The merger was engineered by leaders like George Meany of the AFL and Walter Reuther of the United Auto Workers (UAW), a key CIO union. Reuther, a prominent progressive, insisted that the new federation adopt a strong civil rights platform as a condition of the merger. This commitment was formalized in the constitution of the new AFL–CIO, which barred affiliated unions from practicing racial discrimination. However, enforcement of this clause would become a source of major internal conflict in the following decades.
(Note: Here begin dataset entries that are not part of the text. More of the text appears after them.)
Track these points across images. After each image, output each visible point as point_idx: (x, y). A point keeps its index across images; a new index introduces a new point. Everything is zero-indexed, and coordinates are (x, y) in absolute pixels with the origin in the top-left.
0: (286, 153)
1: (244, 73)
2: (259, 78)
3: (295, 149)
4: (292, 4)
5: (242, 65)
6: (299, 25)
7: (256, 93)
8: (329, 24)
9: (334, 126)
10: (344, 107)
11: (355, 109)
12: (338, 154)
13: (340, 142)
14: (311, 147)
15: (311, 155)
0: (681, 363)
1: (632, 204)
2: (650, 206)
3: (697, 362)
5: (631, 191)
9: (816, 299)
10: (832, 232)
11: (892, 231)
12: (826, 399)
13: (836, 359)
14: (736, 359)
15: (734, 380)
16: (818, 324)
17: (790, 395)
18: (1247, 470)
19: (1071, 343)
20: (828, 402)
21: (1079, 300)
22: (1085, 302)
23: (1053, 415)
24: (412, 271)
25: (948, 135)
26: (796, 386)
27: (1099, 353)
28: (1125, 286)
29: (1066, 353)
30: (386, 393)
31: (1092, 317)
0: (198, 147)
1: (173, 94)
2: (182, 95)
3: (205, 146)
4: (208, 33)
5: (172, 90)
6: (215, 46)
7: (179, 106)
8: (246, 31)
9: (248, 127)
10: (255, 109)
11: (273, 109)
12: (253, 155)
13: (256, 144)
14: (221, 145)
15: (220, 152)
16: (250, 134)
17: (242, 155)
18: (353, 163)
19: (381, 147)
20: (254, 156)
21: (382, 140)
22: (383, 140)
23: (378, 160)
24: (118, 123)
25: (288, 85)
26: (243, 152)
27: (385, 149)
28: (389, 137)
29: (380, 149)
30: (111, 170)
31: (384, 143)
The AFL–CIO emerged as a vital institutional and financial supporter of the Civil Rights Movement during its peak in the 1950s and 1960s. Under the leadership of Walter Reuther, the federation provided critical funding and organizational support for major campaigns. The AFL–CIO and its affiliated unions, such as the UAW and the International Ladies' Garment Workers' Union (ILGWU), donated substantial sums to organizations like the National Association for the Advancement of Colored People (NAACP) and the Southern Christian Leadership Conference (SCLC), led by Martin Luther King Jr.
The federation's Committee on Political Education (COPE) mobilized union members to support civil rights legislation. It lobbied vigorously for the passage of the Civil Rights Act of 1964 and the Voting Rights Act of 1965. The AFL–CIO was a key organizer of the March on Washington for Jobs and Freedom in 1963, with Reuther serving as a principal speaker and the UAW helping to fund and coordinate logistics. This alliance was strategic, linking the goals of economic justice for workers with the fight against Jim Crow segregation.
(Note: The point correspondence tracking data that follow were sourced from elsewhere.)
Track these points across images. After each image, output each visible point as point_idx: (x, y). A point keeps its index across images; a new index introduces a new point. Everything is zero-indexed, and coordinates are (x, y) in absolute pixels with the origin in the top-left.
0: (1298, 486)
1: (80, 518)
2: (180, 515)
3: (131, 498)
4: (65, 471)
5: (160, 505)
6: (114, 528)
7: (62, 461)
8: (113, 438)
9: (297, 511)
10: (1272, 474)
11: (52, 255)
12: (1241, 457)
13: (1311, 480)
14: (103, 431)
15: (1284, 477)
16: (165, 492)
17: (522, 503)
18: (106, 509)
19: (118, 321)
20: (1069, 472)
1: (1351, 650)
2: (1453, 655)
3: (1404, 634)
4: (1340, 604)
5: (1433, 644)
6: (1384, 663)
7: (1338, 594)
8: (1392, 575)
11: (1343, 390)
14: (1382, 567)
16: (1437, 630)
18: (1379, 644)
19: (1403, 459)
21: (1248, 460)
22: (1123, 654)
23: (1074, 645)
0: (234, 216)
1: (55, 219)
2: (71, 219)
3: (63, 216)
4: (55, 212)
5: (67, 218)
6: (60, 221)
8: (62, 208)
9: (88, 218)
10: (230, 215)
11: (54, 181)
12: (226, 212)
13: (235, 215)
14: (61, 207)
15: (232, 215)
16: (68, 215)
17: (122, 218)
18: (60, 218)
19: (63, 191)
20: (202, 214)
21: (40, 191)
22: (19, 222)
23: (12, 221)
Beyond specific civil rights legislation, the AFL–CIO has consistently advocated for a broad social justice agenda that aligns with civil rights principles. This includes fighting for higher minimum wages, universal healthcare, affordable housing, and robust Social Security benefits—policies that disproportionately benefit workers of color. The federation has been a stalwart supporter of the Democratic Party platform, using its political clout to advance this agenda.
The AFL–CIO has also supported immigrant rights, seeing the protection of all workers, regardless of citizenship status, as fundamental to preventing exploitation and raising labor standards. It has opposed restrictive immigration policies and supported pathways to citizenship, aligning with the interests of a diverse and growing workforce. Through its constituency groups, like the A. Philip Randolph Institute and the Coalition of Black Trade Unionists, the federation continues to address issues of systemic inequality within the labor market and society at large.
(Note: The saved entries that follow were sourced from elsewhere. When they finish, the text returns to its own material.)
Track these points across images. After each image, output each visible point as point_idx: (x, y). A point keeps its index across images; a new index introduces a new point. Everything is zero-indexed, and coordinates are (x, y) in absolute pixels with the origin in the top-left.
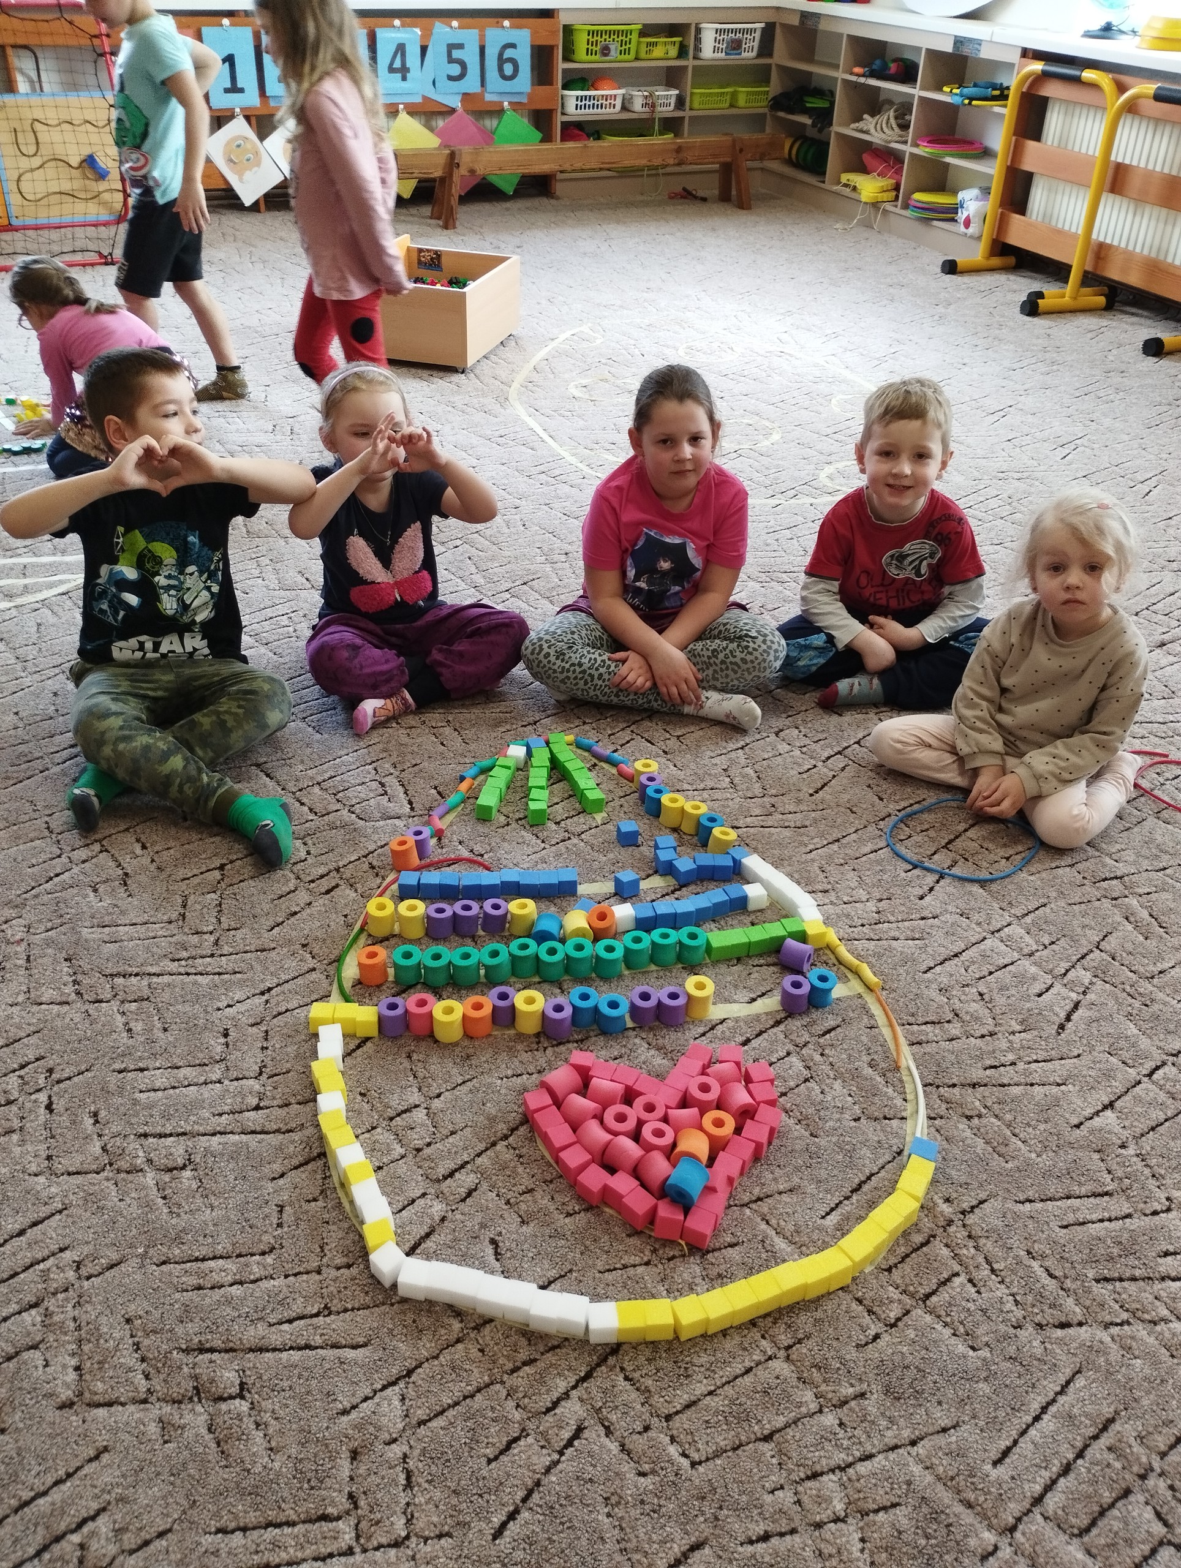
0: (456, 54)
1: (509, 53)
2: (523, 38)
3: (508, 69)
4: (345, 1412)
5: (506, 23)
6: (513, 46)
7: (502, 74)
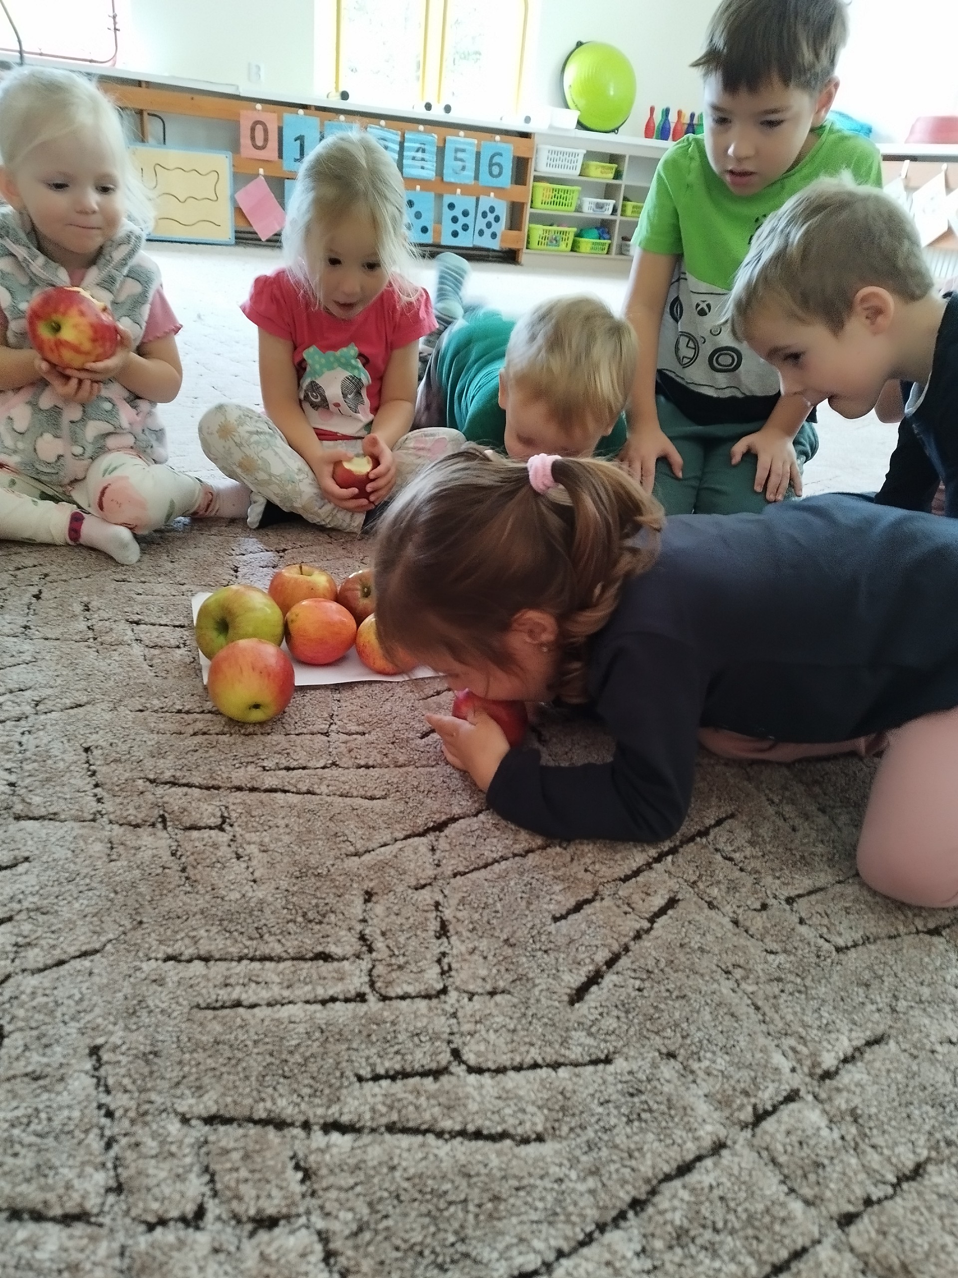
0: (460, 155)
1: (496, 160)
2: (508, 150)
3: (496, 170)
4: (357, 854)
5: (498, 138)
6: (501, 155)
7: (491, 173)
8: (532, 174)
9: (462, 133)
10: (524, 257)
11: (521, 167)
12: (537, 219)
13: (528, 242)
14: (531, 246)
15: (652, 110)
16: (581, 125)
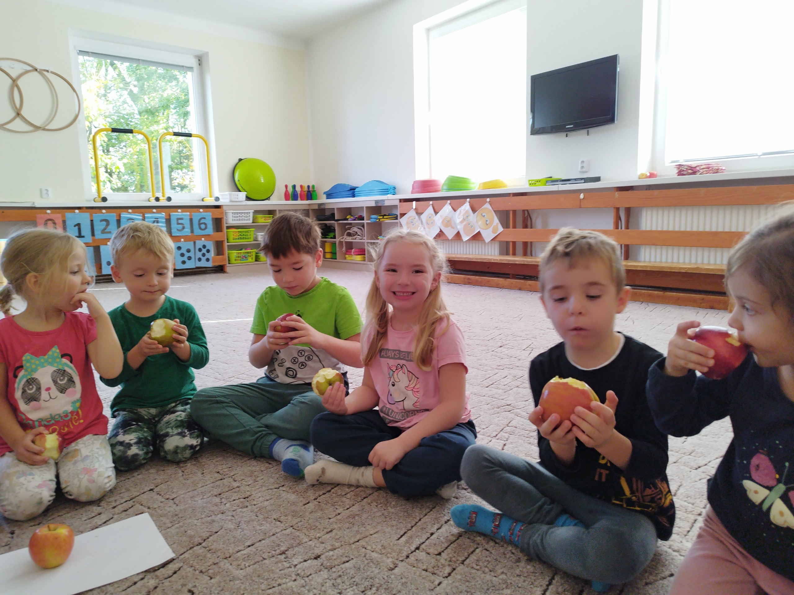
0: (180, 221)
1: (203, 221)
2: (209, 216)
3: (203, 226)
5: (201, 210)
6: (204, 218)
8: (225, 225)
9: (179, 210)
10: (228, 268)
11: (218, 223)
12: (231, 247)
13: (229, 260)
14: (231, 262)
15: (286, 186)
16: (248, 198)
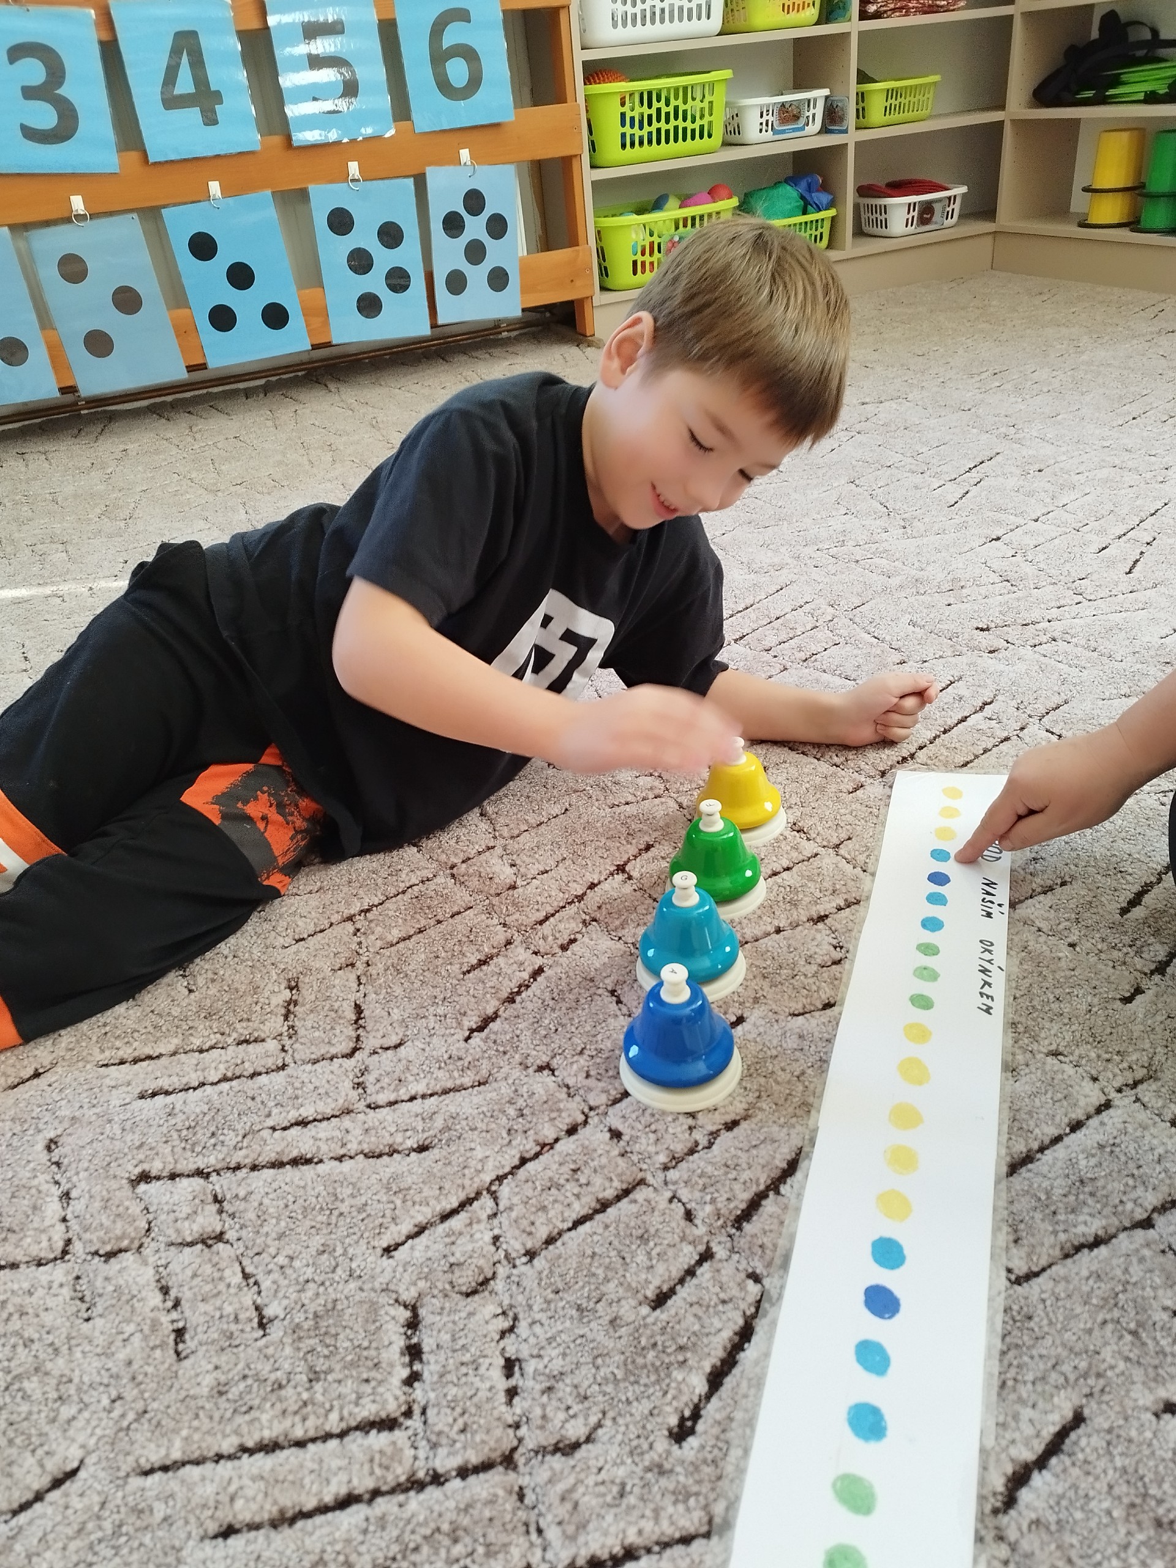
1: (452, 36)
3: (457, 71)
6: (462, 15)
7: (444, 86)
8: (577, 58)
Despite its public advocacy, the AFL–CIO has faced persistent and serious internal criticism regarding racial equity within its own ranks. For years after the merger, several powerful affiliated unions, particularly in the building trades and railroad industries, maintained segregated locals or discriminatory membership practices, effectively barring Black workers. Leaders like A. Philip Randolph, founder of the Brotherhood of Sleeping Car Porters, and Bayard Rustin, a key civil rights strategist, were vocal critics of the federation's failure to enforce its own anti-discrimination constitution.
This tension came to a head in the 1960s, with Randolph threatening to lead a Black worker march out of the AFL–CIO. While the federation eventually expelled some notoriously discriminatory unions, such as several Teamster locals, the struggle highlighted the gap between official policy and on-the-ground practice. These internal debates forced a slow but significant reckoning, pushing the labor movement to more authentically integrate its leadership and prioritize diversity and inclusion.